Proceedings | Finance area | Year 2010
 

The Effectiveness Of Trading Halts And Investor Trading Performamce: An Intraday Analysis On The Stock Exchange Of Thailand

by Charlie Charoenwong; Chiraphol N. Chiyachantana; Nareerat Taechapiroontong
  
  2010 Asian Finance Conference in Hong Kong June 29-July 1,2010

Abstract

This paper examines the effectiveness of trading halts and performance of different types of investors during halts in an Asian emerging equity market. We use trade-by-trade data provided by the Stock Exchange of Thailand between January 1999 and December 2007. The transaction data enables us to closely analyze return, volatility and trading activities around the halts and to investigate trading behavior of investors around halts.
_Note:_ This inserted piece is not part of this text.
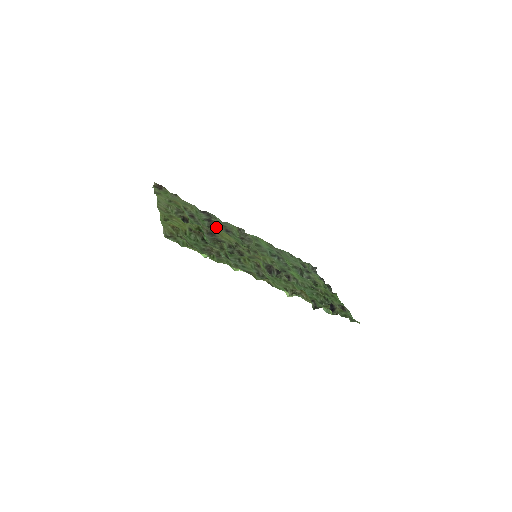
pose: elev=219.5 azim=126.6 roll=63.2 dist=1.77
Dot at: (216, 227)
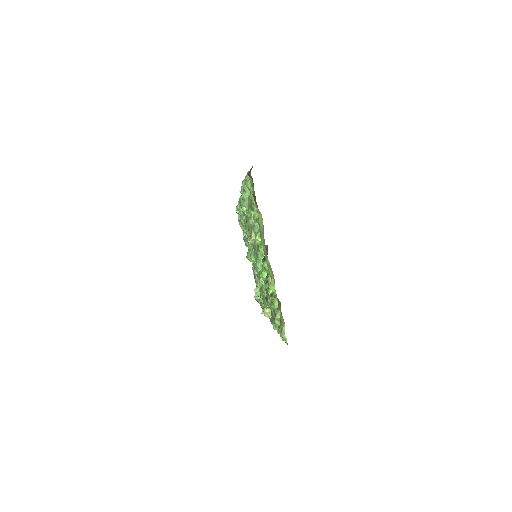
Dot at: occluded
Our results suggest that trading halts improve the efficiency of the market by reducing the information asymmetry and stabilizing the market. Trading halts serve as devices to facilitate price discovery process by allowing investors opportunity to adjust their trading interests and react the the material information. Our findings show that price return and volatility tend to reverse to their normal trading periods in a short period of time. However, high trading volume appears before and after halts but gradually decays within three days after resumption of trades. Another essential result providing implication for policymaker reveals that long duration of halts may cause higher volatility than short duration ones. Moreover, the evidence discloses that domestic investors trade at better prices than foreign investors around trading halt periods. Retail domestic investors trade at the most favorable price than institutional domestic and foreign investors. Retail investors follow contrarian trading strategy by buying low and selling high.